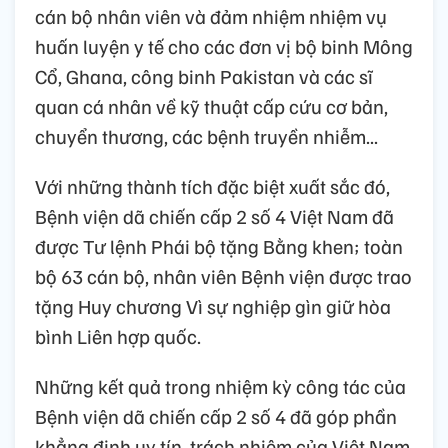
cán bộ nhân viên và đảm nhiệm nhiệm vụ
huấn luyện y tế cho các đơn vị bộ binh Mông
Cổ, Ghana, công binh Pakistan và các sĩ
quan cá nhân về kỹ thuật cấp cứu cơ bản,
chuyển thương, các bệnh truyền nhiễm...
Với những thành tích đặc biệt xuất sắc đó,
Bệnh viện dã chiến cấp 2 số 4 Việt Nam đã
được Tư lệnh Phái bộ tặng Bằng khen; toàn
bộ 63 cán bộ, nhân viên Bệnh viện được trao
tặng Huy chương Vì sự nghiệp gìn giữ hòa
bình Liên hợp quốc.
Những kết quả trong nhiệm kỳ công tác của
Bệnh viện dã chiến cấp 2 số 4 đã góp phần
khẳng định uy tín, trách nhiệm của Việt Nam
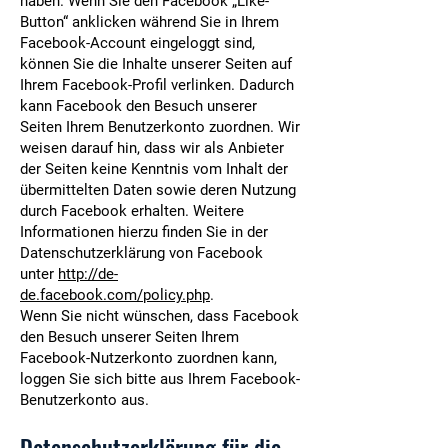
haben. Wenn Sie den Facebook „Like-
Button“ anklicken während Sie in Ihrem
Facebook-Account eingeloggt sind,
können Sie die Inhalte unserer Seiten auf
Ihrem Facebook-Profil verlinken. Dadurch
kann Facebook den Besuch unserer
Seiten Ihrem Benutzerkonto zuordnen. Wir
weisen darauf hin, dass wir als Anbieter
der Seiten keine Kenntnis vom Inhalt der
übermittelten Daten sowie deren Nutzung
durch Facebook erhalten. Weitere
Informationen hierzu finden Sie in der
Datenschutzerklärung von Facebook
unter
http://de-
de.facebook.com/policy.php
.
Wenn Sie nicht wünschen, dass Facebook
den Besuch unserer Seiten Ihrem
Facebook-Nutzerkonto zuordnen kann,
loggen Sie sich bitte aus Ihrem Facebook-
Benutzerkonto aus.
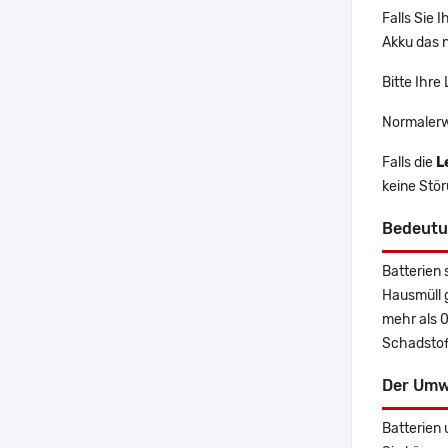
Falls Sie
Akku das n
Bitte Ihre
Normalerw
Falls die
L
keine Stö
Bedeutu
Batterien 
Hausmüll 
mehr als 
Schadstoff
Der Umw
Batterien 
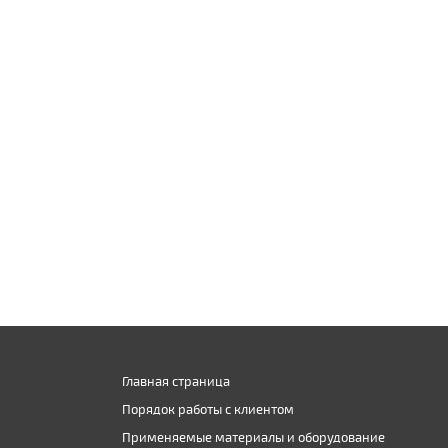
Главная страница
Порядок работы с клиентом
Применяемые материалы и оборудование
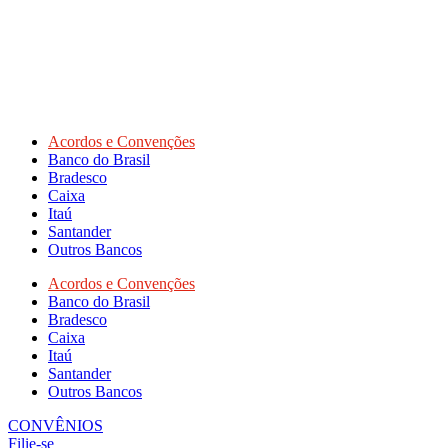
Acordos e Convenções
Banco do Brasil
Bradesco
Caixa
Itaú
Santander
Outros Bancos
Acordos e Convenções
Banco do Brasil
Bradesco
Caixa
Itaú
Santander
Outros Bancos
CONVÊNIOS
Filie-se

┄┄┄┄┄┄

Scan the listing above, and wherever a line holds the word "keine", copy it.

Answer space →
der Seiten keine Kenntnis vom Inhalt der
keine Stö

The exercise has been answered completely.